Do you have a top view open or is it named something else? setactiveviewport uses the title and not necessarily the type of view. You can append the macro by adding a _4view to the beginning so that it will always run, but keep in mind that it would always reset your viewports to the 4 default.
!_4view _SetActiveViewport Top _CPlane _World Top _pause _SetActiveViewport front _CPlane _World Front _pause _SetActiveViewport Perspective _CPlane _World Top _pause _SetActiveViewport Right _CPlane _World Right _pause _SetMaximizedViewport Perspective
Hi Pascal.

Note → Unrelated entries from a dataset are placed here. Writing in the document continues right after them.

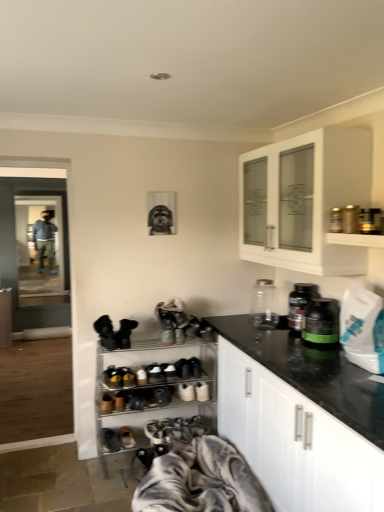
I want to click on vacant area on top of white matte cabinet at lower right, placed as the third cabinetry when sorted from back to front (from a real-world perspective), so 312,361.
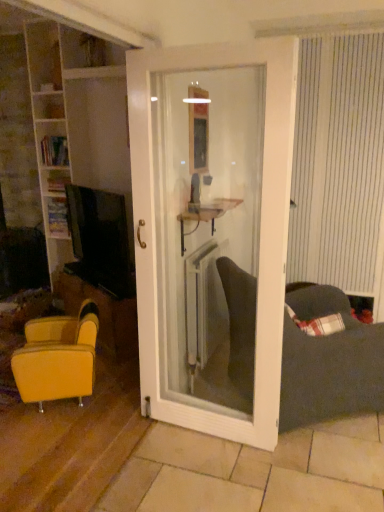
Image resolution: width=384 pixels, height=512 pixels. Identify the location of free space in front of dark gray fabric couch at lower right. (307, 467).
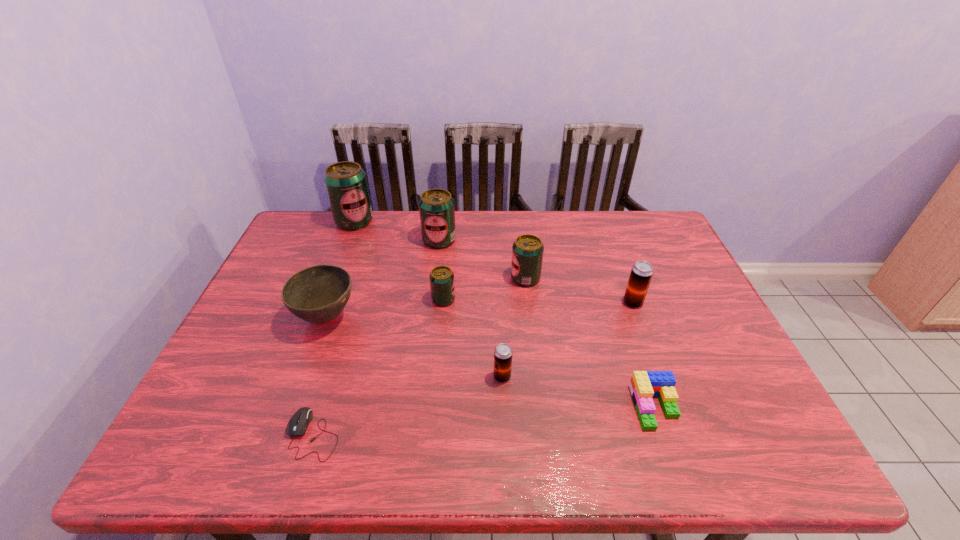
Find the location of a particular element. the biggest green beer can is located at coordinates (346, 184).

You are a GUI agent. You are given a task and a screenshot of the screen. Output one action in this format:
    pyautogui.click(x=<x>, y=<y>)
    Task: Click on the leftmost green beer can
    This screenshot has height=540, width=960.
    Given the screenshot: What is the action you would take?
    pyautogui.click(x=346, y=184)

At what (x,y) coordinates should I click in order to perform the action: click on the second tallest object. Please return your answer as a coordinate pair (x, y). This screenshot has width=960, height=540. Looking at the image, I should click on pyautogui.click(x=436, y=206).

Where is `the second biggest green beer can`? Image resolution: width=960 pixels, height=540 pixels. the second biggest green beer can is located at coordinates (436, 206).

The width and height of the screenshot is (960, 540). In order to click on the right black beer can in this screenshot , I will do `click(641, 274)`.

This screenshot has width=960, height=540. I want to click on the farther black beer can, so click(641, 274).

In order to click on the second smallest green beer can in this screenshot , I will do `click(527, 250)`.

At what (x,y) coordinates should I click in order to perform the action: click on the second nearest green beer can. Please return your answer as a coordinate pair (x, y). Looking at the image, I should click on (527, 250).

Locate an element on the screen. brown bowl is located at coordinates (318, 294).

The width and height of the screenshot is (960, 540). I want to click on the nearest green beer can, so click(x=442, y=286).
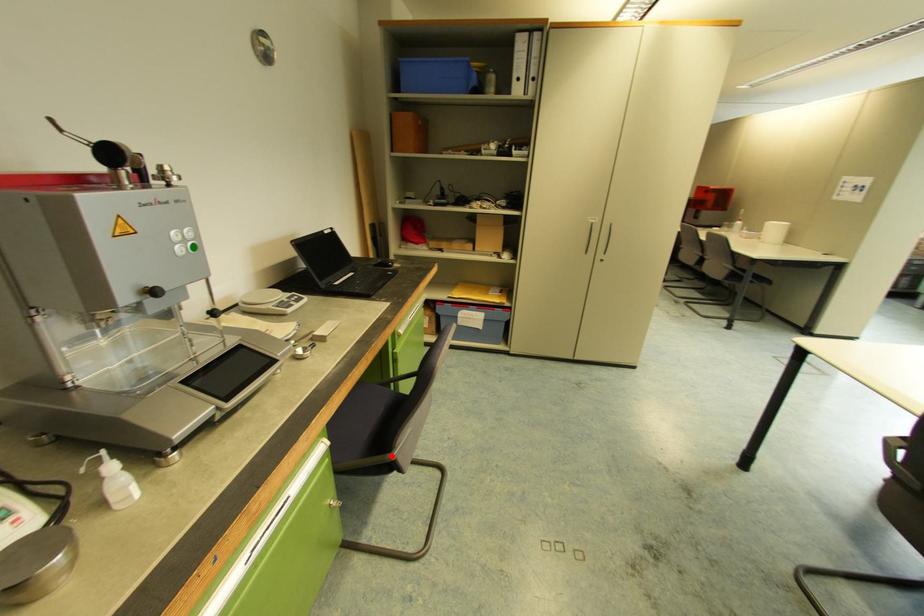
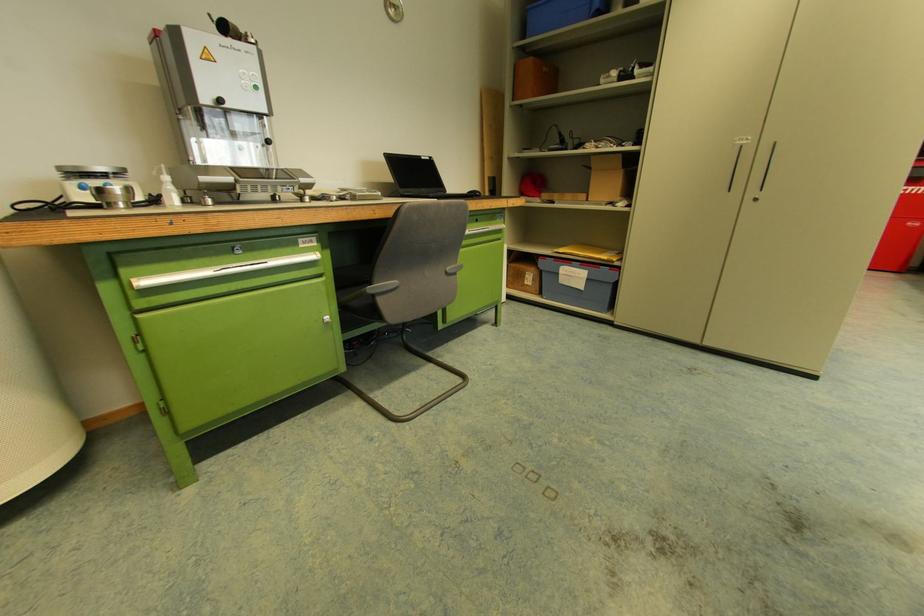
Question: I am providing you with two images of the same scene from different viewpoints. Given a red point in image1, look at the same physical point in image2. Is it:

Choices:
 (A) Closer to the viewpoint
 (B) Farther from the viewpoint

Answer: (A)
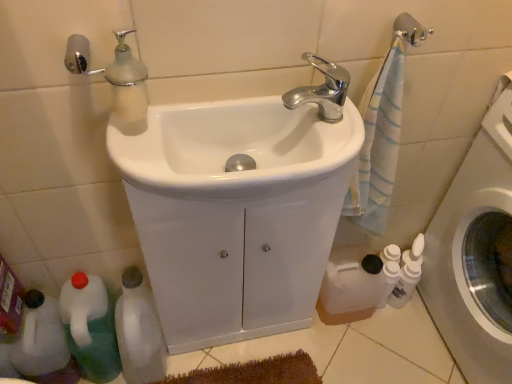
Question: Would you say white plastic bottle at lower left is to the left or to the right of white plastic bottle at lower left, the 3th bottle in the right-to-left sequence, in the picture?

Choices:
 (A) right
 (B) left

Answer: (B)

Question: From a real-world perspective, is white plastic bottle at lower left above or below white plastic bottle at lower left, the 1th bottle viewed from the left?

Choices:
 (A) above
 (B) below

Answer: (B)

Question: Which of these objects is positioned closest to the white plastic bottle at lower left?

Choices:
 (A) silver metallic towel bar at upper right
 (B) white glossy bottle at lower left, which is the 2th bottle from left to right
 (C) white glossy bottles at lower right
 (D) white plastic washing machine at right
 (E) white matte bottle at lower right, acting as the first bottle starting from the right

Answer: (B)

Question: Which object is the closest to the white glossy bottle at lower left, which is counted as the 2th bottle, starting from the right?

Choices:
 (A) white glossy bottles at lower right
 (B) white glossy sink at center, positioned as the second sink in front-to-back order
 (C) chrome metallic faucet at upper center
 (D) silver metallic towel bar at upper right
 (E) white plastic bottle at lower left

Answer: (E)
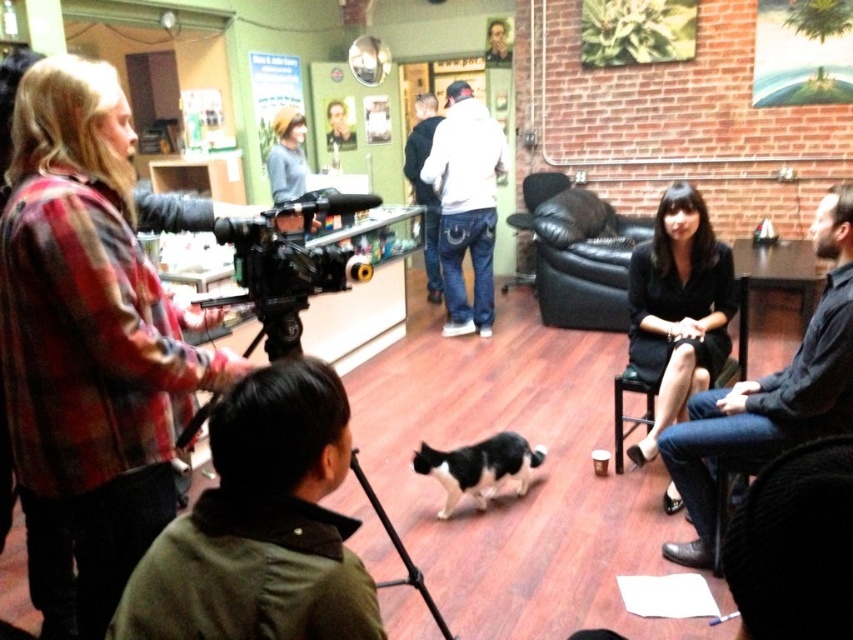
Can you confirm if black leather chair at lower right is taller than black satin dress at center?

No.

Which is behind, point (761, 452) or point (651, 426)?

Positioned behind is point (651, 426).

In order to click on black leather chair at lower right in this screenshot , I will do `click(770, 394)`.

At what (x,y) coordinates should I click in order to perform the action: click on black leather chair at lower right. Please return your answer as a coordinate pair (x, y). The image size is (853, 640). Looking at the image, I should click on (770, 394).

In the scene shown: Who is more distant from viewer, (636, 344) or (242, 269)?

The point (636, 344) is more distant.

Is black satin dress at center thinner than black plastic video camera at left?

No.

Identify the location of black satin dress at center. (677, 308).

Does flannel shirt at left lie behind black satin dress at center?

No.

Can you confirm if flannel shirt at left is thinner than black satin dress at center?

No, flannel shirt at left is not thinner than black satin dress at center.

What do you see at coordinates (86, 339) in the screenshot?
I see `flannel shirt at left` at bounding box center [86, 339].

I want to click on flannel shirt at left, so click(x=86, y=339).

Could the red-text list of views in your script be replaced with a dynamic list of both the default named views and all other user-defined named views in the file?
I’m thinking along the lines of having user named CPlanes with the same name as the views (yeah, I know that requires a lot of user discipline but it’s what I do already anyway) then using the view name to ‘master’ the active CPlane in that viewport. If there’s no CPlane name available I guess the command would just bale out(?)
Many thanks Pascal. I’ll give the new script a try.
I wasn’t aware of that setting in Options and I see it’s present in both V5 and V7. What does Rhino feed off to inform that “Named views set CPlane” option? Does it remember the active CPlane when a named view is first saved? What then happens if the CPlane is changed with that named view active?
This all goes back to the other thread I posted in about knowing which CPlane is currently active in a viewport. Rhino doesn’t keep the user informed about the active CPlane unless they go digging in cascading menus.